Carlo Cimbri vuole cambiare pelle al colosso delle assicurazioni: ma rischia di creare conflitti con le sigle sindacali
La sfida di Carlo Cimbri per cambiare pelle all’Unipol sta creando qualche ombra ?nei rapporti con due mondi che nella compagnia d’assicurazioni contano parecchio, anche se su piani diversi, come le cooperative e i sindacati. L’annuncio con il quale Cimbri ha anticipato l’uscita dall’Ania, la lobby delle compagnie assicurative, è stato accolto come la conferma della volontà di ricalcare la rottura con i sindacati più ?“duri e puri” operata in Fiat da Sergio Marchionne.
«L’atteggiamento di Cimbri», dice Sabina Porcelluzzi, segretario della Fisac-Cgil di Bologna, «è quello del padrone che fa e disfa. Vuole le mani libere: e questo è incomprensibile in un gruppo controllato dalla cooperazione». Il fatto è che in vista c’è il rinnovo del contratto nazionale. E Unipol ?è ormai un colosso: rappresenta un terzo dell’associazione delle assicurazioni. Se riuscisse a portarsi dietro altre compagnie, il contratto nazionale diventerebbe carta straccia.
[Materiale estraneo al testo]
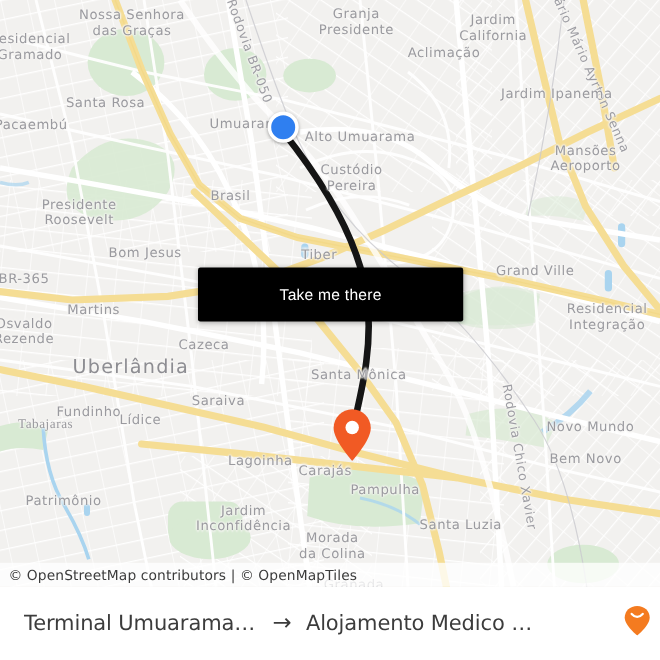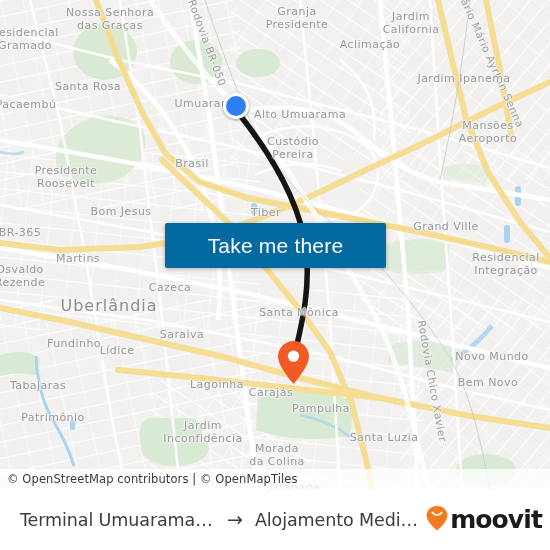--- a/index.html
+++ b/index.html
@@ -45,25 +45,25 @@
     box-shadow:0 1px 3px rgba(0,0,0,.35);
     left:223px;top:93px;
   }
   #dest-marker{
     position:absolute;left:277px;top:340px;width:33px;height:45px;
   }
 
   
   #take-me-there{
     position:absolute;left:165px;top:223px;width:221px;height:45px;
-    background:#0369a1;
+    background:#000000;
     border:none;border-radius:2px;
     color:#ffffff;
     font-family:"Liberation Sans", sans-serif;
-    font-size:21px;
+    font-size:13px;
     letter-spacing:.2px;
     cursor:pointer;
     box-shadow:0 1px 4px rgba(0,0,0,.30);
     display:flex;align-items:center;justify-content:center;
     padding:0;
   }
 
   
   #attribution{
     position:absolute;left:0;bottom:0;width:550px;height:20px;
@@ -260,21 +260,21 @@
         <div class="lbl " style="left: 20px; top: 276px;">Osvaldo
 Rezende</div>
         <div class="lbl " style="left: 170px; top: 287px;">Cazeca</div>
         <div class="lbl " style="left: 299px; top: 312px;">Santa Mônica</div>
         <div class="lbl big" style="left: 109px; top: 305px;">Uberlândia</div>
         <div class="lbl " style="left: 182px; top: 334px;">Saraiva</div>
         <div class="lbl road" style="left: 432px; top: 381px; transform: translate(-50%, -50%) rotate(80deg);">Rodovia Chico Xavier</div>
         <div class="lbl " style="left: 492px; top: 336px; margin-top: 20px;">Novo Mundo</div>
         <div class="lbl " style="left: 74px; top: 343px;">Fundinho</div>
         <div class="lbl " style="left: 117px; top: 350px;">Lídice</div>
-        <div class="lbl " style="left: 38px; top: 385px;">Tabajaras</div>
+        <div class="lbl " style="left: 38px; top: 354px; font-family: Liberation Serif, serif;">Tabajaras</div>
         <div class="lbl " style="left: 488px; top: 382px;">Bem Novo</div>
         <div class="lbl " style="left: 217px; top: 384px;">Lagoinha</div>
         <div class="lbl " style="left: 271px; top: 392px;">Carajás</div>
         <div class="lbl " style="left: 321px; top: 408px;">Pampulha</div>
         <div class="lbl " style="left: 53px; top: 417px;">Patrimônio</div>
         <div class="lbl " style="left: 203px; top: 432px;">Jardim
 Inconfidência</div>
         <div class="lbl " style="left: 384px; top: 437px;">Santa Luzia</div>
         <div class="lbl " style="left: 277px; top: 455px;">Morada
 da Colina</div>
@@ -304,17 +304,16 @@
     <span id="trip-arrow">→</span>
     <span id="trip-to">Alojamento Medico F…</span>
 
     <div id="moovit-logo">
       <span>
         <svg width="22" height="26" viewBox="0 0 22 26">
           <path d="M11 1 C5 1 0.6 5.3 0.6 10.6 C0.6 17.6 11 25.5 11 25.5 C11 25.5 21.4 17.6 21.4 10.6 C21.4 5.3 17 1 11 1 Z" fill="#f47b20"></path>
           <path d="M6.4 7.6 q4.6 5 9.2 0" fill="none" stroke="#ffffff" stroke-width="1.9" stroke-linecap="round"></path>
         </svg>
       </span>
-      <span id="moovit-wordmark">moovit</span>
     </div>
   </div>
 
 </div>
 
 </body></html>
Cimbri ha assicurato che lo applicherà ma, in realtà, nessuno si fida. «È vero che l’Ania è un carrozzone tutto sbilanciato su Generali», dice Gianni Luccarini, uomo della Cgil nel gruppo, «ma Unipol è l’azienda più sindacalizzata del settore, quindi ?il problema si pone. E non svelo un mistero se dico che sono in tanti a pensare che questo sia un tassello di un disegno strategico per disarticolare i corpi intermedi. Come i sindacati, per esempio».
I rapporti sono tesissimi anche con lo Sna, che rappresenta gli agenti. Il 29 settembre scorso Cimbri ha fatto fuori in un colpo 29 agenzie, tutte nel Meridione, 13 solo in Sicilia. Doveva liberare quote di mercato, su ordine dell’Antitrust, nelle aree dove superava il 30 per cento. E dall’oggi al domani ha revocato il mandato, liberando un portafoglio clienti stimato intorno ai 43 milioni. Peccato che, secondo lo Sna, difficilmente quel portafoglio potrà rimanere nelle mani degli agenti, che adesso sono a spasso. «Il mercato assicurativo è controllato per oltre il 50 per cento da UnipolSai, Generali e Allianz», dice Angela Occhipinti dello Sna di Ragusa, «quindi gli spazi di manovra sono limitati. Soltanto il 20 per cento degli agenti revocati riesce a ottenere un altro mandato. E, come se non bastasse, le compagnie tendono sempre di più a scavalcare le agenzie. Presumibilmente, alla fine, l’intero portafoglio tornerà nel possesso di Unipol. Gli agenti e i loro dipendenti sono vittime di questo processo».
Il gruppo bolognese avrebbe potuto avvalersi di una clausola del contratto che disciplina il mandato alle agenzie e che consente una riduzione graduale del portafoglio. Ha preferito un’altra strada. «Sono argomenti da trattare nel luogo più opportuno, il consiglio di amministrazione», fa sapere Claudio Levorato, presidente di Manutencoop e peso massimo della cooperazione emiliana, da sempre contrario all’unione con Fondiaria. C’è spazio perfino per il più grande ?dei paradossi: l’Unipol che uccide le cooperative. Ne sanno qualcosa i venti soci lavoratori della Nuova Cesat. Sede a Firenze, aderisce a Legacoop: è stata dichiarata fallita dopo una istanza presentata da Unipol Banca, verso la quale era esposta per 450 mila euro, garantiti per oltre la metà dal Consorzio fidi della Toscana.
Una cooperativa storica, stritolata dall’inchiesta per bancarotta a carico di Denis Verdini. Nuova Cesat stampava infatti Il “Giornale della Toscana”, dorso locale del quotidiano “Il Giornale”. Il fallimento della società editrice controllata da Verdini ha messo ?in ginocchio la cooperativa. Ma a farla saltare per aria, alla fine, è stato il rifiuto di Unipol Banca a negoziare la ristrutturazione del debito. «Abbiamo chiesto l’intervento di Legacoop», dice il vice presidente della cooperativa, Renato Pacca, «ma la nostra associazione non ha più potere sul gruppo. Abbiamo manifestato davanti alla banca. Urlavamo: vergogna. Non c’è stato nulla da fare».